Your question is not clear . Kindly edit it and form it into a suitable question .
-KB
Did my image not post? It should make it clear.

How do I solve for Vy so that the projectile clears the X1/Y2 point and still hits it's target?

#### Mark44

Mentor
View attachment 219154
I am trying to solve for Vy with given Vx. I know how to do this for the BLUE trajectory line, but I do not know how to solve this if there is an obstruction in the way (like the gray wall).

My givens are:
X1
X2
Y1
Y2
Vx
Gravity

Do I need to solve for the blue trajectory then adjust that for the red trajectory?
No, that probably wouldn't work.
tchpowdog said:
If so, wouldn't I be adjusting both Vx and Vy in that case? How do I do that?

It's possible this is very simple and I'm just not seeing it lol Also, I'm not concerned about the angle of projection here, I am literally trying to solve for the X and Y components of the initial Velocity. So unless it's absolutely necessary, let's try to keep Trigonometry out of this. (Me and Trig aren't friends)

◆ WHAT THIS TASK INVOLVES
Write the next few sentences of the forum thread on projectile trajectories, picking up after its final sentence. The listing that follows has no connection to the forum thread on projectile trajectories.

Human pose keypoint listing
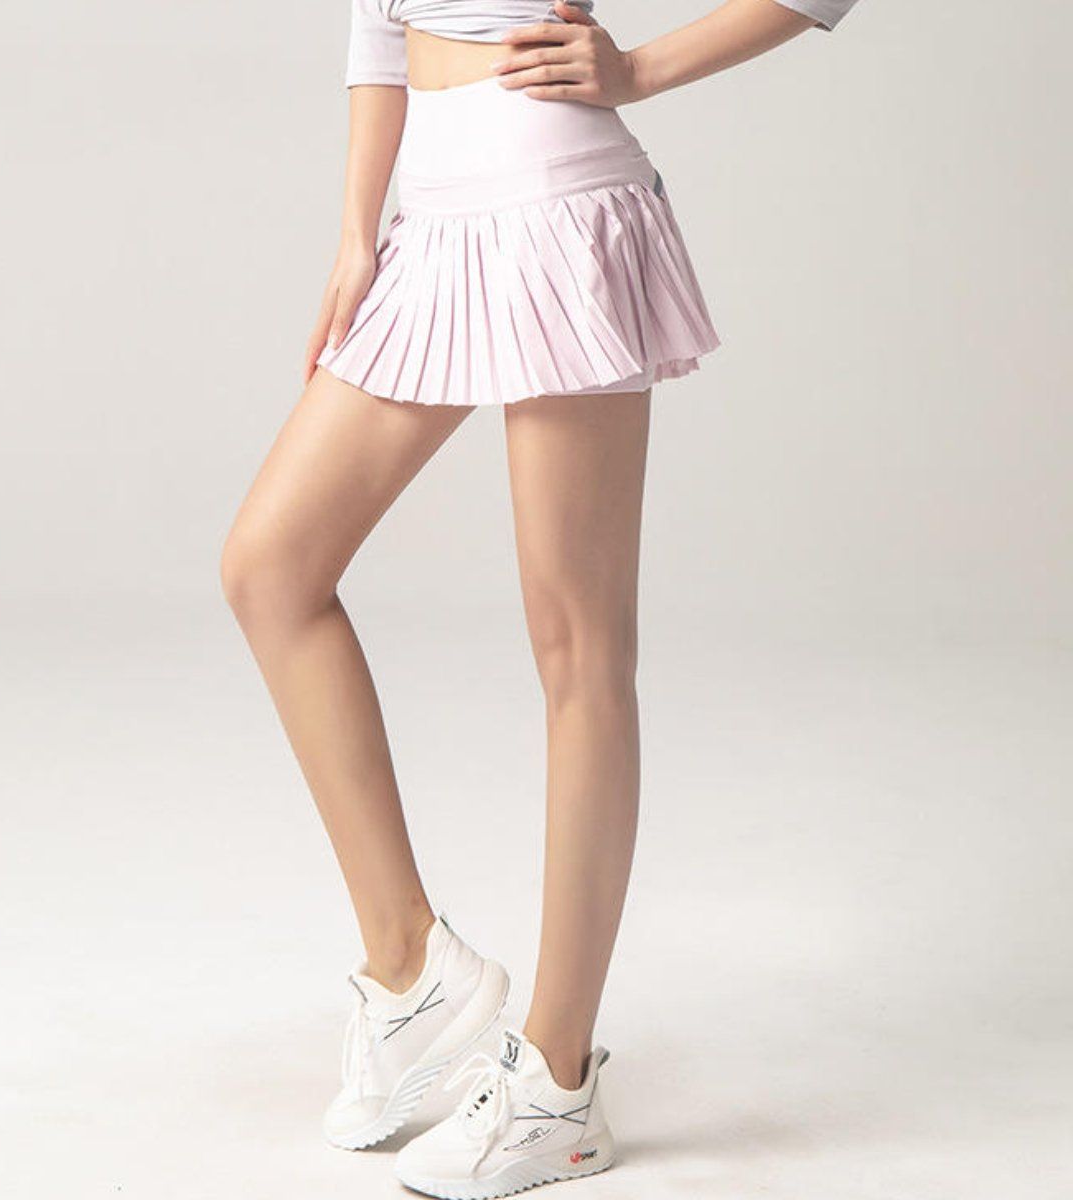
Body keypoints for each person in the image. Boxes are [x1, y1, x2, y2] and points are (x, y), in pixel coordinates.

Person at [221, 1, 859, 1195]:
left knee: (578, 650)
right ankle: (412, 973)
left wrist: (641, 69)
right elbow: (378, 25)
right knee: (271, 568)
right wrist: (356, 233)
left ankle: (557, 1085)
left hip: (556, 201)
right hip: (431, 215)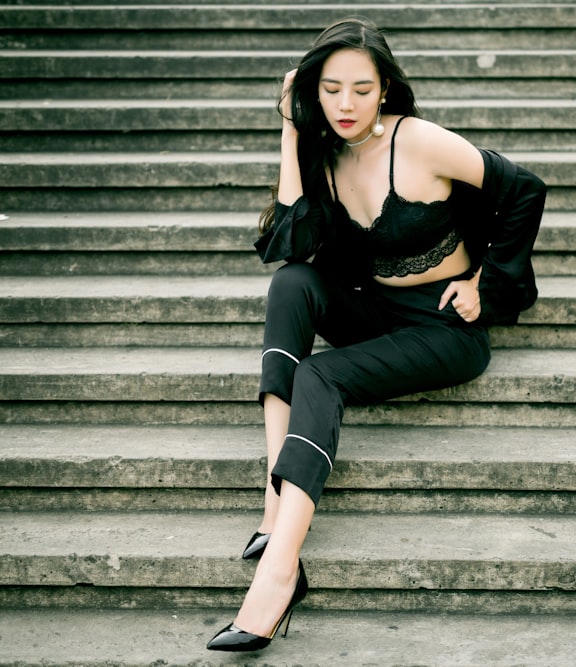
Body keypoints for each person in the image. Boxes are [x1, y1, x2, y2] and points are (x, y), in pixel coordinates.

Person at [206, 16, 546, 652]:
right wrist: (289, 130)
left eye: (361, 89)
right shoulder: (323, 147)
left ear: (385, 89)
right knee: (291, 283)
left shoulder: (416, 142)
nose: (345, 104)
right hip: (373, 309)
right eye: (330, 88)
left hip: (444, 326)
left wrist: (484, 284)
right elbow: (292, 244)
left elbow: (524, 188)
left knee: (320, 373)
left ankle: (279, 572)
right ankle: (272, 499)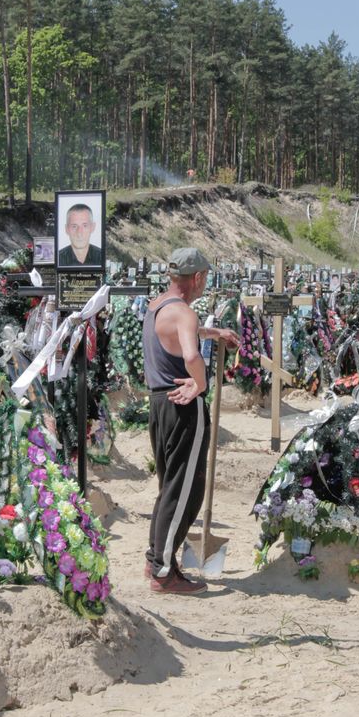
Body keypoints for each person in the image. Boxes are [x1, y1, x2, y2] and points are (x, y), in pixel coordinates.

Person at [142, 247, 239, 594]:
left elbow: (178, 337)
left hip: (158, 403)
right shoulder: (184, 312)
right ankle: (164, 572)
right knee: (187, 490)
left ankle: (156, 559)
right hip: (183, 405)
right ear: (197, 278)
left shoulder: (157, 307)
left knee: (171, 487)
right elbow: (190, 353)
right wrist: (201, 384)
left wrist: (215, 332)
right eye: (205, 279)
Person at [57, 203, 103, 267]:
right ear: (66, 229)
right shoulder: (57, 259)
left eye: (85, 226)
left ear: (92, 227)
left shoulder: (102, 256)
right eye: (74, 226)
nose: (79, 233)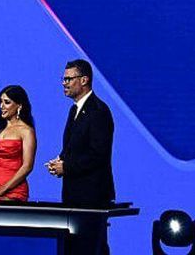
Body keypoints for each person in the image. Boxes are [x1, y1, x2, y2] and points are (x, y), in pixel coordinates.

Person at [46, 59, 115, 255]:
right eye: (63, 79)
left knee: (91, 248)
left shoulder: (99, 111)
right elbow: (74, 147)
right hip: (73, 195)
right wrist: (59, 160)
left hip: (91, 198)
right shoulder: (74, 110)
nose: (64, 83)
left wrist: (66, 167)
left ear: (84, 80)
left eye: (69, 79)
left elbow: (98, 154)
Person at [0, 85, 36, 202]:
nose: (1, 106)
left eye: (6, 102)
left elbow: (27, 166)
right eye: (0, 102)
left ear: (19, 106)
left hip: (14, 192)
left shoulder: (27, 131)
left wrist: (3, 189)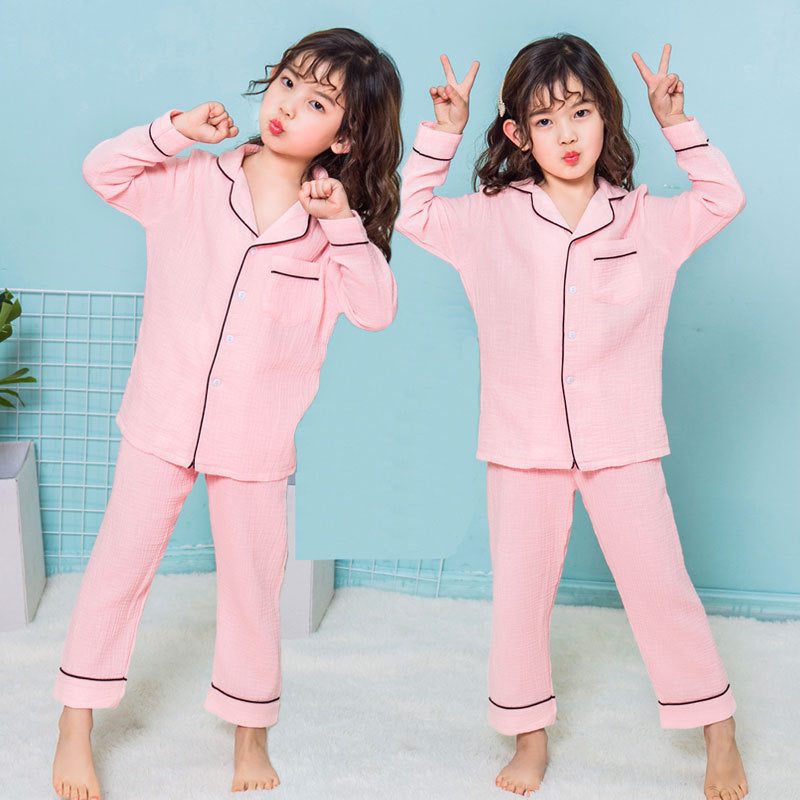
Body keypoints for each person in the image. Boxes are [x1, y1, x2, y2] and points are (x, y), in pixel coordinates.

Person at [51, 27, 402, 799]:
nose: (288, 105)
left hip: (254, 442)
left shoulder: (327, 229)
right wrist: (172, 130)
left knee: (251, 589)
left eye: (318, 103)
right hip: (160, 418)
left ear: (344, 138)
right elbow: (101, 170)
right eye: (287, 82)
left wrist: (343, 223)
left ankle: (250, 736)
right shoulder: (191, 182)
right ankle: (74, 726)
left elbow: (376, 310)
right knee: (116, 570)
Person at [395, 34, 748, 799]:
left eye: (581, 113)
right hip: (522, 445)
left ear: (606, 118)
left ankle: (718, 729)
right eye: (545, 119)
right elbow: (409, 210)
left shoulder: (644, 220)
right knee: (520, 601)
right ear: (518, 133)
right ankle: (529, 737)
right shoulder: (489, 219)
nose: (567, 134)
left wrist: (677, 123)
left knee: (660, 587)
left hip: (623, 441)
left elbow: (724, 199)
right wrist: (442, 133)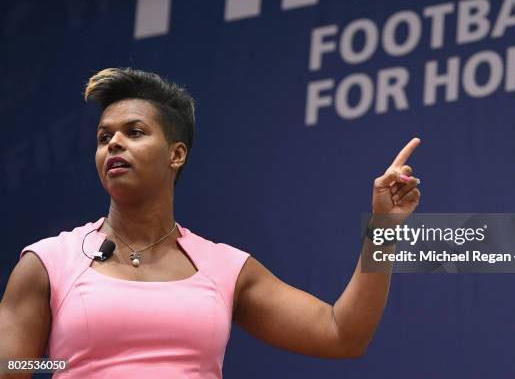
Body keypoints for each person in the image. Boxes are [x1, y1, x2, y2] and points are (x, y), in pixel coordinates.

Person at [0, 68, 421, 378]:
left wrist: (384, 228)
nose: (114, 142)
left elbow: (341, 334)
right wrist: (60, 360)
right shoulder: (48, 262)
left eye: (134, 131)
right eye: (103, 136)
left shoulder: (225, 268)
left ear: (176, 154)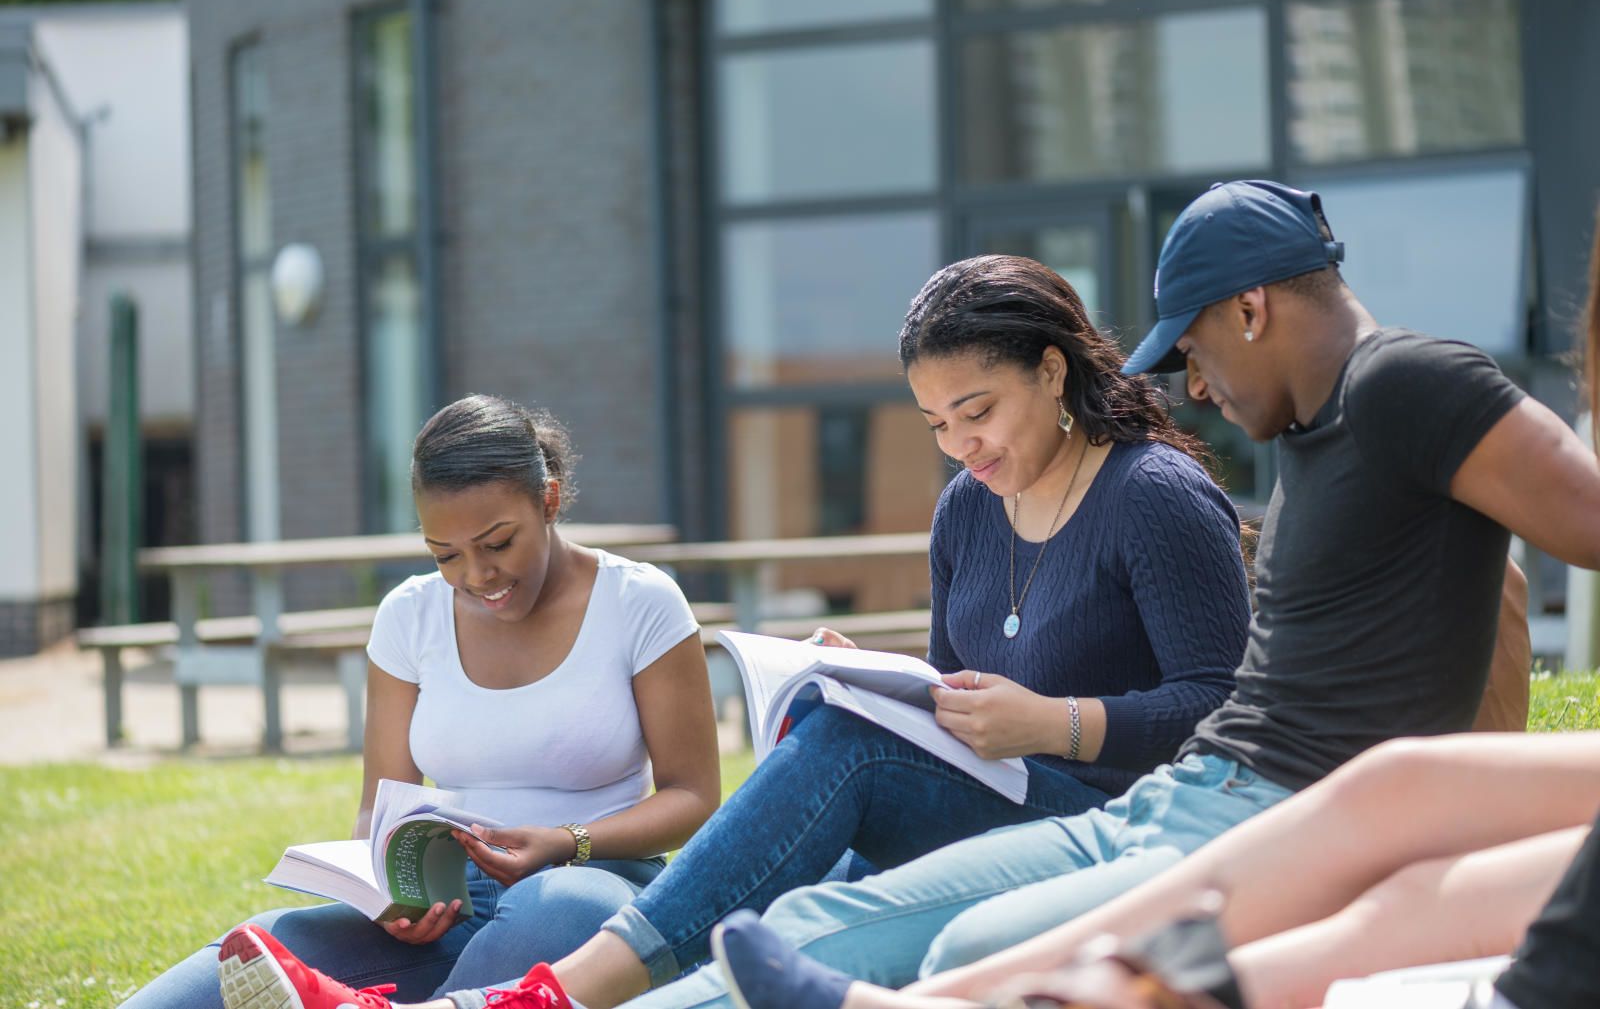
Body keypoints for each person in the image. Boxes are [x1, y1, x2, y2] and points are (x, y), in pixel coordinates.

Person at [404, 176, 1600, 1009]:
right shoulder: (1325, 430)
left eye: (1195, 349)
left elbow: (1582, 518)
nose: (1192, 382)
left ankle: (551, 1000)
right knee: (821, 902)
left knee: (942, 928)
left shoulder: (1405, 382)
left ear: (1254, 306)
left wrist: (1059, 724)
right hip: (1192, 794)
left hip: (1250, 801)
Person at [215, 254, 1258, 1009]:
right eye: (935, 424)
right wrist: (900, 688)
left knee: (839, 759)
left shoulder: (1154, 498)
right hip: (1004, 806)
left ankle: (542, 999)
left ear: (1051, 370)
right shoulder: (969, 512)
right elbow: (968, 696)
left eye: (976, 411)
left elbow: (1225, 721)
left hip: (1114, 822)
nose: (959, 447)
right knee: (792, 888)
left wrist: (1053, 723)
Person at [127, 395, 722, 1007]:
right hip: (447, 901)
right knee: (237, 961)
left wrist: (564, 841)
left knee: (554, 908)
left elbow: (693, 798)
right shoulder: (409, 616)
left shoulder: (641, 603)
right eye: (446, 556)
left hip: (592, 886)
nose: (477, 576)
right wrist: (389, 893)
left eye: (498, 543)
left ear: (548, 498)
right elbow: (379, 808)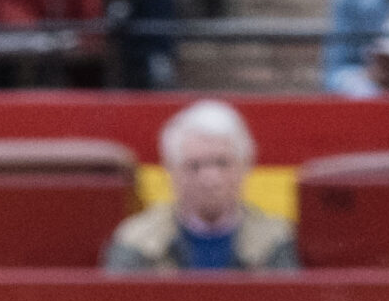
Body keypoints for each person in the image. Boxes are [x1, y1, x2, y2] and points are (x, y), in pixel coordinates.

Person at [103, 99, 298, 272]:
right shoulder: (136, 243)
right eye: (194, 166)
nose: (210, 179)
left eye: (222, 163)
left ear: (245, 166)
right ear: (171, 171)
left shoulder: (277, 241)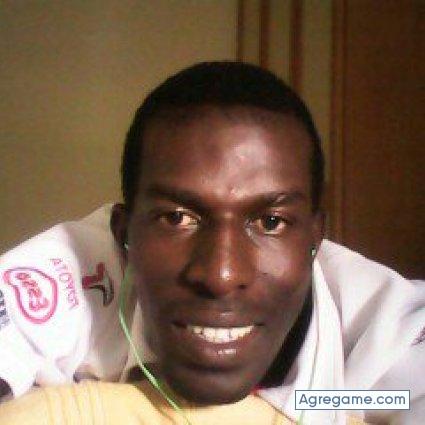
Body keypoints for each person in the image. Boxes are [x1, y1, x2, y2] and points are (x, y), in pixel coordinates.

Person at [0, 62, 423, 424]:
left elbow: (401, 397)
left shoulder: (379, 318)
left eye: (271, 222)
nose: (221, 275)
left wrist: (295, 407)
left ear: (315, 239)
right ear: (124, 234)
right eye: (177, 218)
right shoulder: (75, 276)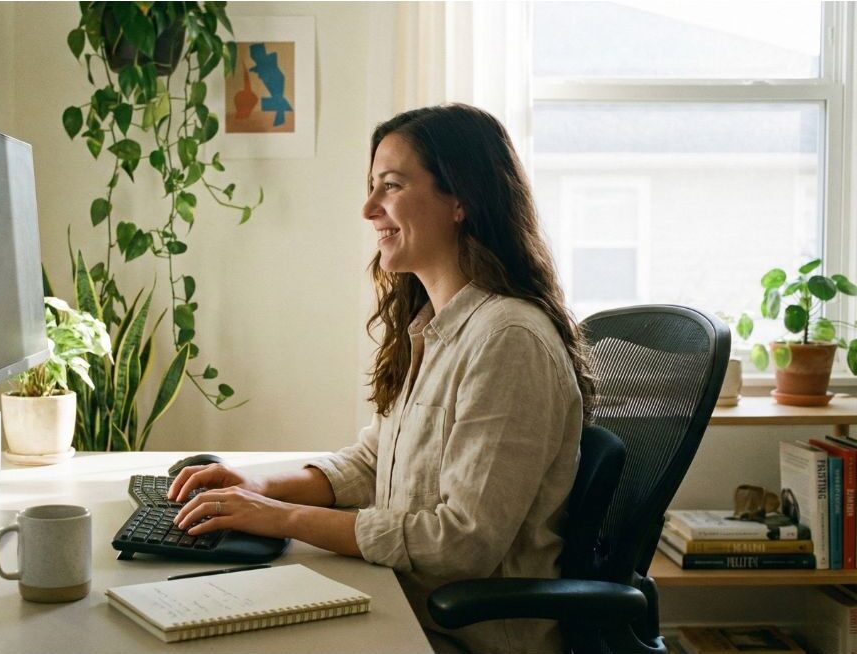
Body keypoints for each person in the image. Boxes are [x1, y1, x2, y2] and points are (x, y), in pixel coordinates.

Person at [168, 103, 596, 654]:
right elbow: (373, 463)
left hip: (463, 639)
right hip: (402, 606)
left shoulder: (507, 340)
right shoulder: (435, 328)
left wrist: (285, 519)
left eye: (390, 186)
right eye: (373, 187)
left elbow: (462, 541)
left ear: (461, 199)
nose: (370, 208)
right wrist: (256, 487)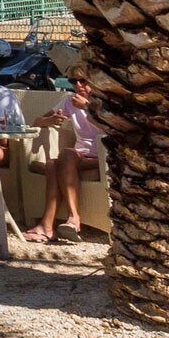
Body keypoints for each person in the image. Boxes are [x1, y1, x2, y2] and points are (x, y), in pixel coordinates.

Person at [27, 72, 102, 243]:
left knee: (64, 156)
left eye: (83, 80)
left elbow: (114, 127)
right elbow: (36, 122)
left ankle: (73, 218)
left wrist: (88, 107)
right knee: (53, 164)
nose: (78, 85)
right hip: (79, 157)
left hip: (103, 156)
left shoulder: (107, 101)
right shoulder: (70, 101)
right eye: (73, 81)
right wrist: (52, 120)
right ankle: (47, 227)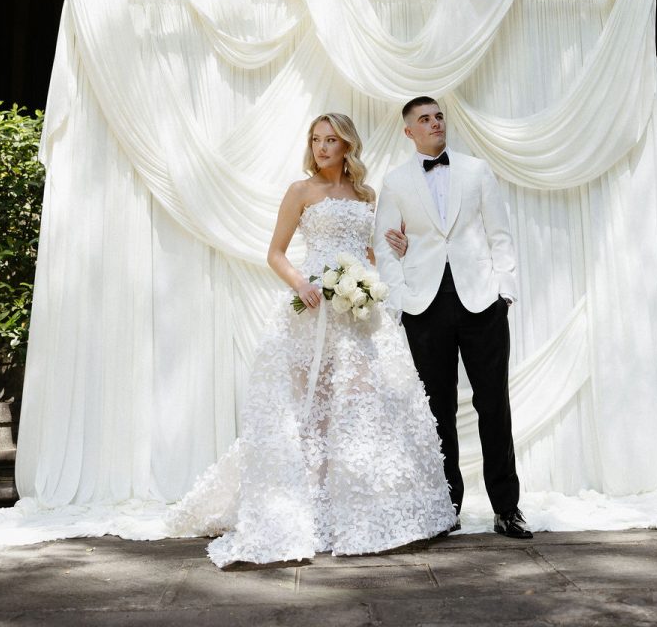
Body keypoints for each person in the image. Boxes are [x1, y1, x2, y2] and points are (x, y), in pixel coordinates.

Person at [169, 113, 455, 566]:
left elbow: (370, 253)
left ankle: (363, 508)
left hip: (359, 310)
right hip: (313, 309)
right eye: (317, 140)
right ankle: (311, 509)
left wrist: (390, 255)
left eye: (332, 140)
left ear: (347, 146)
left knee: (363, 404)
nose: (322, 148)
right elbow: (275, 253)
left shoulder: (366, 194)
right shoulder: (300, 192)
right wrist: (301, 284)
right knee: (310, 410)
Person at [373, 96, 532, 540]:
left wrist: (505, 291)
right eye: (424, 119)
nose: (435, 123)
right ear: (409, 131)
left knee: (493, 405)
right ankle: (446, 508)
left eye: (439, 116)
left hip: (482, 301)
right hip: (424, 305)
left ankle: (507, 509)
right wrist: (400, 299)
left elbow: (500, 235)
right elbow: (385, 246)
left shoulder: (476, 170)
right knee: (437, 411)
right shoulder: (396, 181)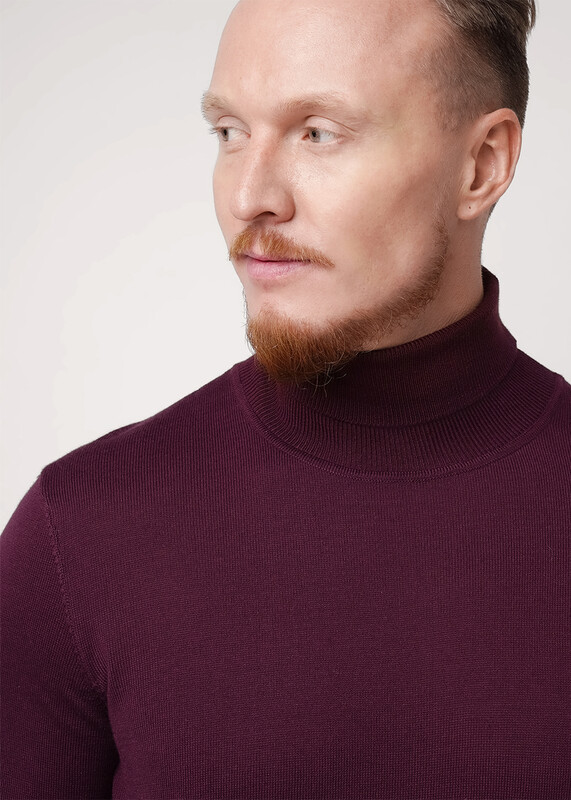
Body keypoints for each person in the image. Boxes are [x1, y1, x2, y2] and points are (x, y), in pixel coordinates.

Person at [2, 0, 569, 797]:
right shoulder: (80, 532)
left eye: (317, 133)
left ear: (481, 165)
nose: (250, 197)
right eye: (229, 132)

◆ REPLY
I don't see how you can keep trig out of this.
Using simplifying assumptions, i.e., that air resistance can be neglected, the arc of the trajectory is parabolic. With no air resistance, the projectile's horizontal velocity doesn't change, so the only force on the projectile is that due to gravity. With some simple physics and trig, you can work out the equation of the parabola that the projectile follows.
tchpowdog said:
ETA: I am also not concerned about time (t).
Time plays a definite role here. When the projectile's vertical height is zero (ground level), that gives you a point on the parabola.
tchpowdog said:
ETA: Do not assume Y2 is the max height of the trajectory, It's only the height of the wall. So X1 could be really small while X2 is really large - placing the wall really close to the projectile's initial position.

#### Doc Al

Mentor
Can you write expressions for the vertical and horizontal positions as functions of time? When the projectile reaches x1, what must be its vertical position? That should give you all you need to solve for Vy.

#### tchpowdog

Can you write expressions for the vertical and horizontal positions as functions of time? When the projectile reaches x1, what must be its vertical position? That should give you all you need to solve for Vy.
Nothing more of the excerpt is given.